--- START ---

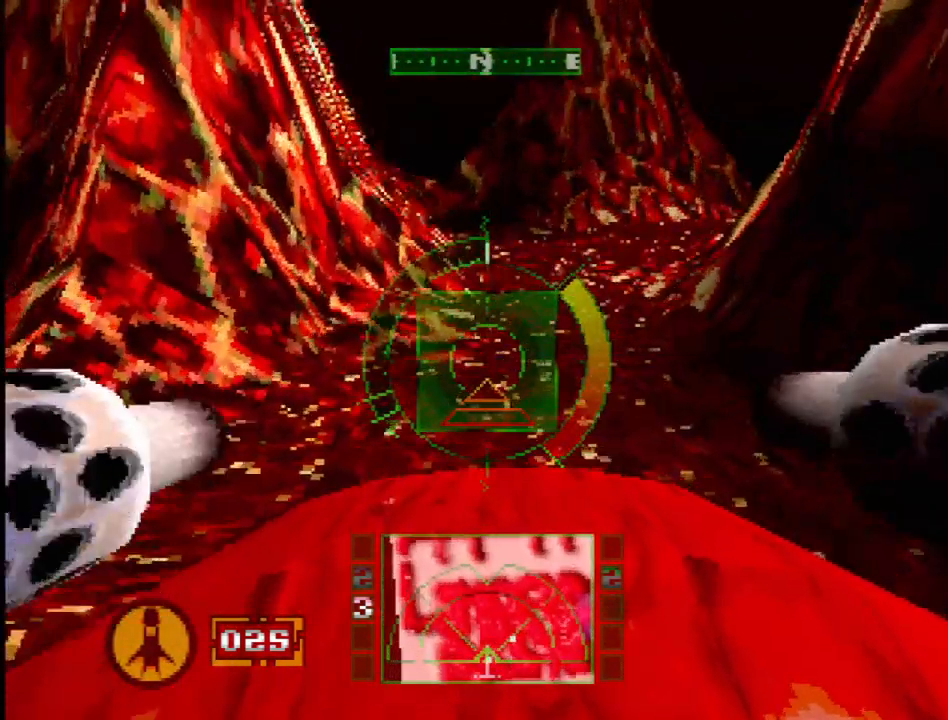
{"dt_ms": 500, "buttons": ["DPAD_DOWN"], "events": [[117, "SELECT", "down"], [150, "DPAD_RIGHT", "up"], [350, "SELECT", "up"], [417, "DPAD_DOWN", "down"]]}
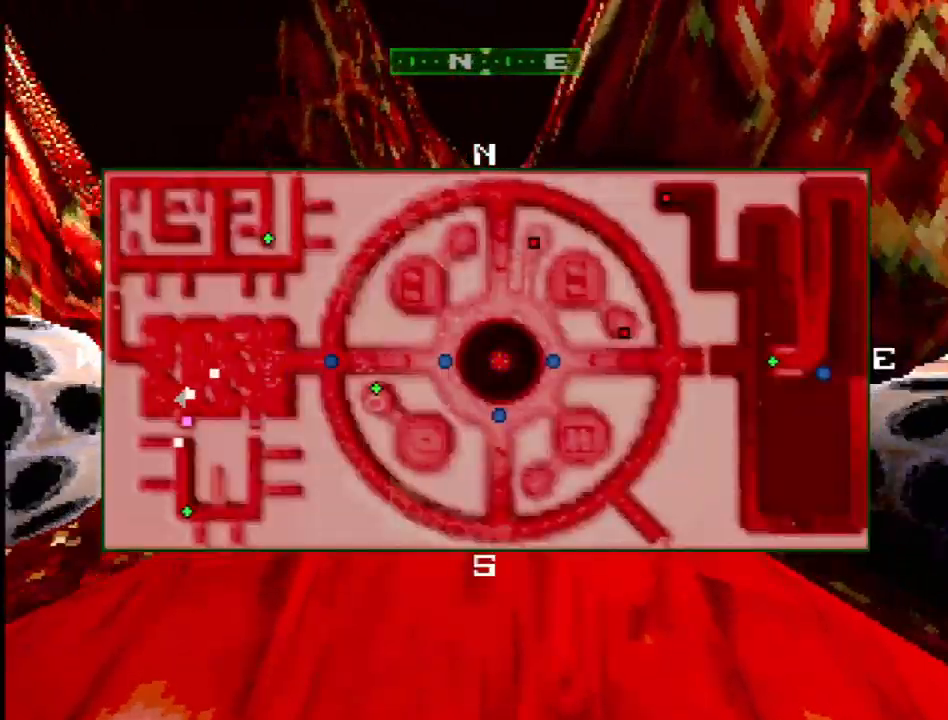
{"dt_ms": 500, "buttons": [], "events": [[83, "DPAD_DOWN", "up"]]}
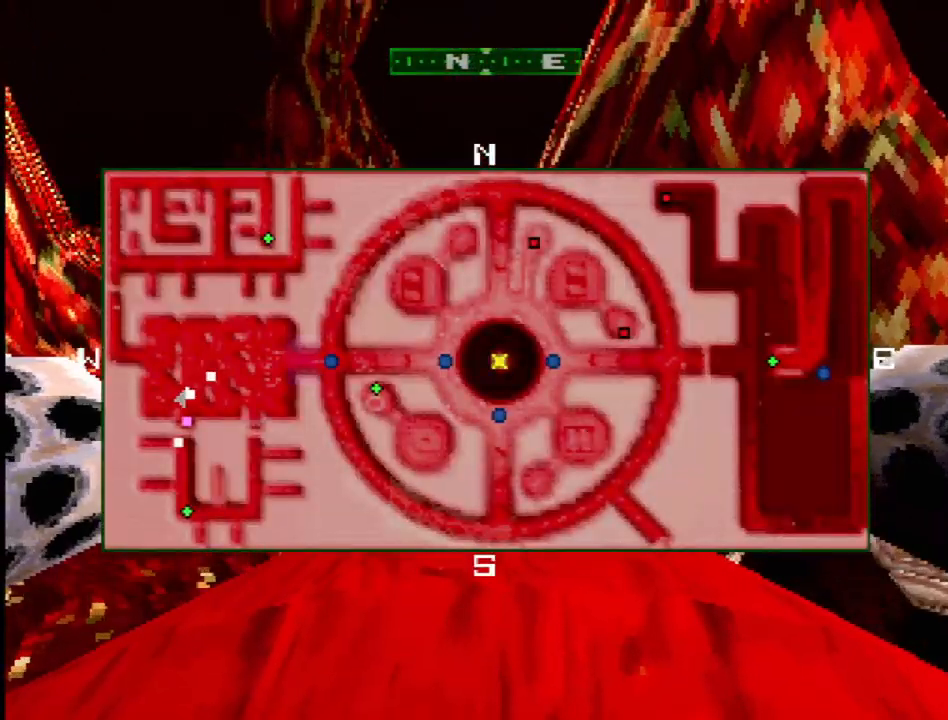
{"dt_ms": 500, "buttons": [], "events": [[17, "DPAD_RIGHT", "down"], [367, "DPAD_RIGHT", "up"]]}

--- END ---

▸ ABOUT THIS TASK
All the lines above should be reproduced exactly, and none of the pictures.

▸ RESPONSE BOX
{"dt_ms": 500, "buttons": ["DPAD_DOWN"], "events": [[117, "SELECT", "down"], [150, "DPAD_RIGHT", "up"], [350, "SELECT", "up"], [417, "DPAD_DOWN", "down"]]}
{"dt_ms": 500, "buttons": [], "events": [[83, "DPAD_DOWN", "up"]]}
{"dt_ms": 500, "buttons": [], "events": [[17, "DPAD_RIGHT", "down"], [367, "DPAD_RIGHT", "up"]]}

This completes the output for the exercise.